Re-ordering between two atomic loads

195 Views Asked by At

I have the following program:

int normalData[2];
std::atomic<int> counter {0};

// thread A:
// write new data
normalData[(counter + 1) % 2] = newData;
counter.fetch_and_add(1, std::memory_order_release);

// thread B:
auto before = counter.load(std::memory_order_acquire);
auto tmp = normalData[before % 2];
auto after = counter.load(?);
bool success = (before == after);

Each time thread A writes a new value, the counter is incremented. The std::memory_order_release ensures that the data has been written before the counter is incremented. On the other hand, thread B wants to read the data and loads the counter with std::memory_order_acquire. This ensures that the reading of the data cannot start before thread A has written the data. So far everything works fine. But to see if the read data is valid, the counter is loaded a second time. But how can I prevent the second load from being executed before the data is actually read? Usually the second load must have std::memory_order_release, which is forbidden for load operations. So how can I prevent that the code gets reordered to this:

// thread B:
auto before = counter.load(std::memory_order_acquire);
auto after = counter.load(?);
auto tmp = normalData[before % 2];
bool success = (before == after);

Finally, I want to ensure that the read data was not altered by a simultaneous write operation.

Update

is this a solution?

// thread B:
auto before = counter.load(std::memory_order_acquire);
auto tmp = normalData[before % 2];
bool success = counter.compare_exchange_strong(before, before, std::memory_order_acq_rel);
1

There are 1 best solutions below

8
On

Accessing the non-atomic int normalData[2] from two threads is in general a data race (and hence undefined behaviour) even if you accurately detect the fact that the race happened afterwards and discard the value.

For std::atomic<int> normalData[2], even a relaxed load of normalData[before % 2] will happen after the first acquire load of before because it's sequenced after it in the same thread.

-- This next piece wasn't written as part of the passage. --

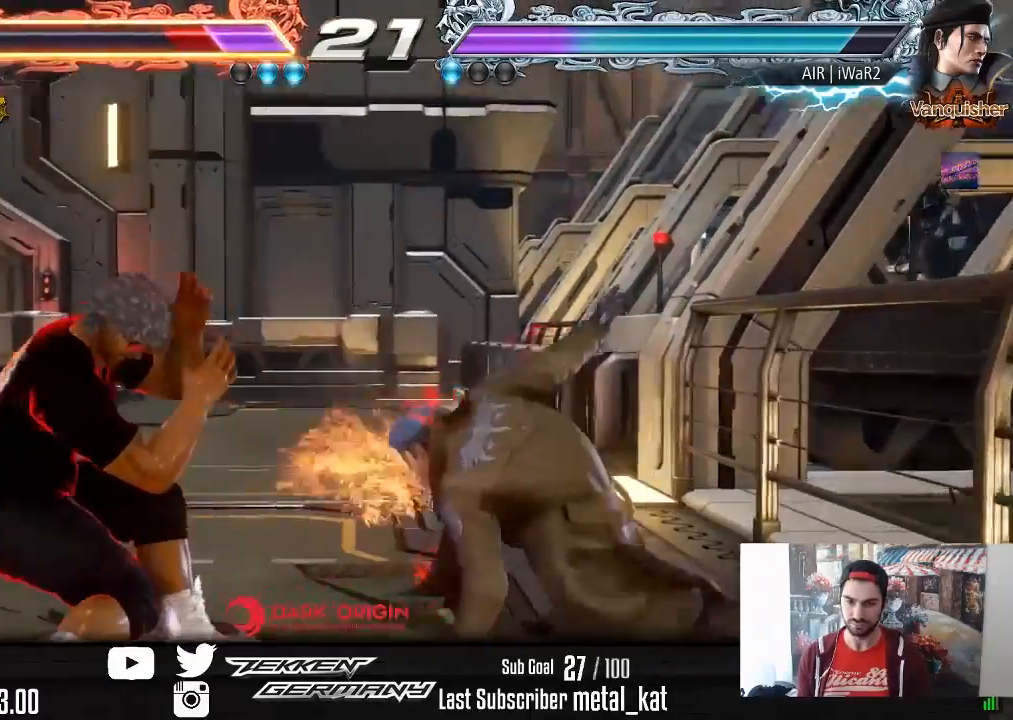
{"buttons": [], "right_stick": "center", "events": [[250, "SQUARE", "down"], [333, "SQUARE", "up"]]}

If it was also an acquire load, it would happen before the second load of the counter, which is the hard part. (std::atomic_thread_fence(std::memory_order_acquire) between those two loads would also work, and in practice on most implementations will work even for a non-atomic payload.)

As discussed in comments, if the payload is small enough to be lock-free atomic, it's not obvious why you're doing this in the first place (maybe there should be a long, speculative computation between loading the data and checking whether it's still valid).

As also discussed, this particular UB is probably perfectly well defined on most specific platforms - just not by the standard.